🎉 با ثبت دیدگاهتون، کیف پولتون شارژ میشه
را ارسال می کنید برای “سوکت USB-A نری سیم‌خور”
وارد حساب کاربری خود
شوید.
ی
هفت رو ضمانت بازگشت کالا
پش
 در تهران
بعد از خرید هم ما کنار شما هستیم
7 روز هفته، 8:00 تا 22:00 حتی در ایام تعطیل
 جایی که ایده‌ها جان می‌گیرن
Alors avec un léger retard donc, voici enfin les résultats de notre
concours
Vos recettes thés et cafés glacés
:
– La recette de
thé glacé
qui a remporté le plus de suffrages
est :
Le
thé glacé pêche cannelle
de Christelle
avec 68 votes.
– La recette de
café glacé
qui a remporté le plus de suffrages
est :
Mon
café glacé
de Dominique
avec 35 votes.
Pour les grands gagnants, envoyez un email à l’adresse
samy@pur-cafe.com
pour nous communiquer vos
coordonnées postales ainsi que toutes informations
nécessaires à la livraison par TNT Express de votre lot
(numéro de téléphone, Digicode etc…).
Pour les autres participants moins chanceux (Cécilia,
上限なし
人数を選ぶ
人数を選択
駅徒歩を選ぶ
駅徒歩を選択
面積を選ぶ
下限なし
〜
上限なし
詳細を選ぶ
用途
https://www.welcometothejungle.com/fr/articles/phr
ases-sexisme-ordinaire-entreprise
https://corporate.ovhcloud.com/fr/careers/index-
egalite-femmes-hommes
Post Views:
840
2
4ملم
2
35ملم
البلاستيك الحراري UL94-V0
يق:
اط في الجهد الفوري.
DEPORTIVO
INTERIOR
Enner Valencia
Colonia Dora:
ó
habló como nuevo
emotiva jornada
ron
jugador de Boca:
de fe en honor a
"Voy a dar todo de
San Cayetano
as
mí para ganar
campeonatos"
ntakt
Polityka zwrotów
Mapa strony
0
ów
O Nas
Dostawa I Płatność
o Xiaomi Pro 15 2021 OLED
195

* [Task]: For this exercise, work out how many lines in the material include "avec", and give only the number.

* [Your solution]: 3